**Supplied records:**

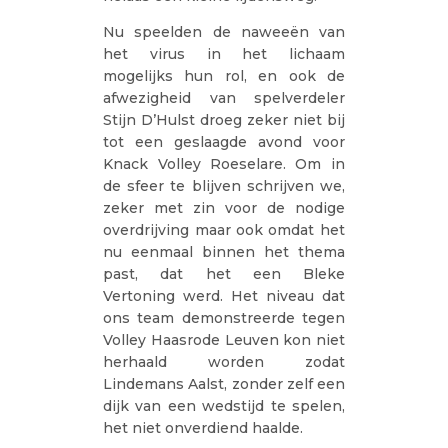
Nu speelden de naweeën van
het virus in het lichaam
mogelijks hun rol, en ook de
afwezigheid van spelverdeler
Stijn D’Hulst droeg zeker niet bij
tot een geslaagde avond voor
Knack Volley Roeselare. Om in
de sfeer te blijven schrijven we,
zeker met zin voor de nodige
overdrijving maar ook omdat het
nu eenmaal binnen het thema
past, dat het een Bleke
Vertoning werd. Het niveau dat
ons team demonstreerde tegen
Volley Haasrode Leuven kon niet
herhaald worden zodat
Lindemans Aalst, zonder zelf een
dijk van een wedstijd te spelen,
het niet onverdiend haalde.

**Exercise:** Repeat exactly, and only, the lines from the line with "Knack Volley Roeselare. Om in" through the end of the listing above, both ends included.

**Result of this task:**
Knack Volley Roeselare. Om in
de sfeer te blijven schrijven we,
zeker met zin voor de nodige
overdrijving maar ook omdat het
nu eenmaal binnen het thema
past, dat het een Bleke
Vertoning werd. Het niveau dat
ons team demonstreerde tegen
Volley Haasrode Leuven kon niet
herhaald worden zodat
Lindemans Aalst, zonder zelf een
dijk van een wedstijd te spelen,
het niet onverdiend haalde.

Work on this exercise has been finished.